Photomicrographs of Acid Crystals

This is probably the most interesting part of my job. It's also the first time I tried to produce such photographs. Before I start on the photomicrography project (with another colleague), I did my research and found some interesting works that had already been done: Alcoholic Cocktails under the Microscope and the Colourful World of Chemical Crystals. I took a few carboxylic acids that were already in our lab inventory and put them under our new Nikon Ci-L microscope.

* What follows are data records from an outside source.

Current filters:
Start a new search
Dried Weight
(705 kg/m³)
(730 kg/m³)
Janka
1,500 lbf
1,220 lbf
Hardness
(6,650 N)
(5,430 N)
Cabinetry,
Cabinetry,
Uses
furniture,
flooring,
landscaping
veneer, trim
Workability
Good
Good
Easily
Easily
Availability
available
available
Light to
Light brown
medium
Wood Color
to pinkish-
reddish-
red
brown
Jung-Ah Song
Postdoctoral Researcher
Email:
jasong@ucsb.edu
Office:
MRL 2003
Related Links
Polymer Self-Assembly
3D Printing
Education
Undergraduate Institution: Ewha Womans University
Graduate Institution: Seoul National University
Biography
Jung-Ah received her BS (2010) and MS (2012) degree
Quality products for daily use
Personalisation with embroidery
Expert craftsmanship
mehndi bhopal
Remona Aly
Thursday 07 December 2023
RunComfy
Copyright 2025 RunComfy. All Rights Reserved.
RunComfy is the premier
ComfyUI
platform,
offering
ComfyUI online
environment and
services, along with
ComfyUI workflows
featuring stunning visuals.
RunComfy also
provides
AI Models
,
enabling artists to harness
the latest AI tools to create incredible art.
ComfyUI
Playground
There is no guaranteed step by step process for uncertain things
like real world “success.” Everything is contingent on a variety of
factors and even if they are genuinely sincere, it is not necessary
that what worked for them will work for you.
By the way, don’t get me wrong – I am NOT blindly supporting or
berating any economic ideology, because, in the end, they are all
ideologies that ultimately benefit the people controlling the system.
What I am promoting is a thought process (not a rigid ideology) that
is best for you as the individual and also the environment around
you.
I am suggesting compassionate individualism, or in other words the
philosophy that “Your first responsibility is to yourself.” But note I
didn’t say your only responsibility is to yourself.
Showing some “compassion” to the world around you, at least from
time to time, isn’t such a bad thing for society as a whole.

Left: microscopic image of the crystals without polarized light (dark field)
Right: microscopic image of the crystals with polarized light

The pictures above are produced when I sandwich the crystals between the glass slide and the cover. However, Microscopy UK shared that their slides were prepared by melting the crystals (sandwiched between the slide and cover) using an alcohol lamp. I wasn't confident in using the lamp, so I used the hot plate instead. When the crystals melt, the slides are removed from the hot plate and it will quickly re-crystalize into a thin film. Interestingly, the images from the slides I've prepared are very different from those in their website, likely because of the environmental factors influencing the formation of the crystals as they cool.

Left to right: salicylic acid, tartaric acid, sorbic acid

These are how the thin crystal layers look under a polarized light microscope. Aren't they pretty?